Tuesday, March 4, 2014

The Rosie Project : What She Read Review

Amazing.


What a joy this little novel is, from start to finish.  Funny and smart and a welcome reprieve from my string of worthy but mighty bleak books of late.

It started as an award-winning screenplay by Graeme Simsion, who turned it into a book which earned him million-dollar bids from U.S. and British publishers after hitting the bestseller lists in Australia.  The Rosie Project is now an international bestseller and a movie-in-the-making. Incredible.

It's a light romantic romp led by narrator-protagonist Don Tillman, whose brilliance as a genetics professor doesn't quite sync up with his (lack of) interpersonal skills.  Readers will quickly infer that Don's internal monologue and external actions point toward some level of Asperger's, yet Don seems entirely unaware that he is "suffering from a syndrome".  And it's the tension between Don's infrequent moments of incisive self-awareness and his frequent misunderstanding of social situations that fuel plenty of the plot here.   Pepper Don's days with a cast of diverse - and often also eccentric - supporting characters then focus Don's considerable determination and gift for logical planning upon "The Wife Project" and you've got yourself a story that provokes grin after grin.

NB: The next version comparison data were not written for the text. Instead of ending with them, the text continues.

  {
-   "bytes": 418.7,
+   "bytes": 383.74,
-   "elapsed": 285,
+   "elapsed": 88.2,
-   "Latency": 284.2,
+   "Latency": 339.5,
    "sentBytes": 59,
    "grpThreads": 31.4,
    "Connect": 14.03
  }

To enjoy this novel fully, you must accept the rom-com structure, knowing that - however unlikely - all will work out well in the end and you must feel comfortable with the idea that each human being is a specific person, not simply a "syndrome".  Simsion made a wise choice in voicing this novel from Don's perspective, as it helps us readers to laugh with rather than at the protagonist.  If you can do that, you will find much to enjoy about The Rosie Project.

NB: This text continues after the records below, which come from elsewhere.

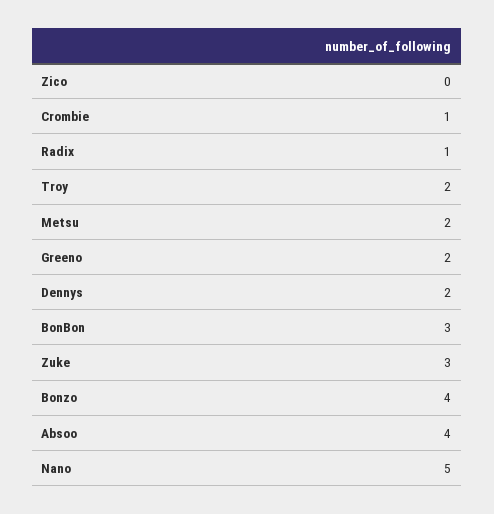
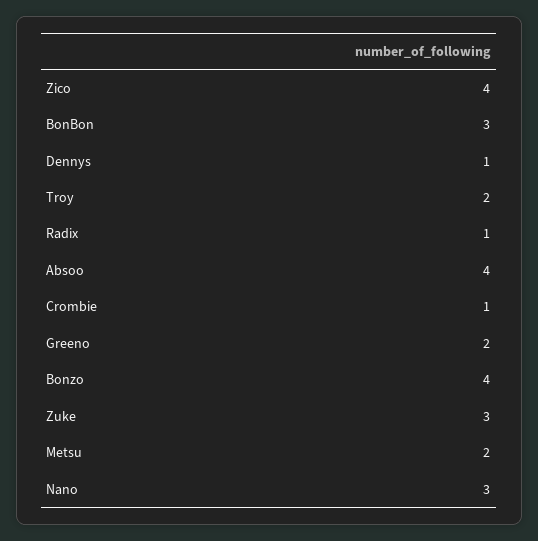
  {
-   "Zico": 0,
+   "Zico": 4,
    "Crombie": 1,
    "Radix": 1,
    "Troy": 2,
    "Metsu": 2,
    "Greeno": 2,
-   "Dennys": 2,
+   "Dennys": 1,
    "BonBon": 3,
    "Zuke": 3,
    "Bonzo": 4,
    "Absoo": 4,
-   "Nano": 5
+   "Nano": 3
  }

Don's voice, his perspective, and his journey kept me swiftly turning the pages through the first third of this novel and then rationing chapters when the beautifully voiced audiobook from the library arrived:  I simply wanted to savor the lightness of this novel during these darker days.  And I hereby encourage you to do the same.

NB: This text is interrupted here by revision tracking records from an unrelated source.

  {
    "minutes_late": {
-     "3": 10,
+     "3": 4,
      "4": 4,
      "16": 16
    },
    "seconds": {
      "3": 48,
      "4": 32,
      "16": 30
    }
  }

MFB with a smile on my face,
L

p.s.  I should confess that Extremely Loud and Incredibly Close by Jonathan Safran Foer and The Curious Incident of the Dog in the Night-Time by Mark Haddon are two of my all-time favorite tandem (print alternating with audiobook) "reads" of all time, so perhaps I have a particular fascination with listening in on the lives of brilliant, decent, yet socially atypical protagonists.

1 comment:

Anonymous said...

I loved this book! Great review. Like you I'm drawn to books with these types of protagonists. I haven't read Extremely Loud but I probably should.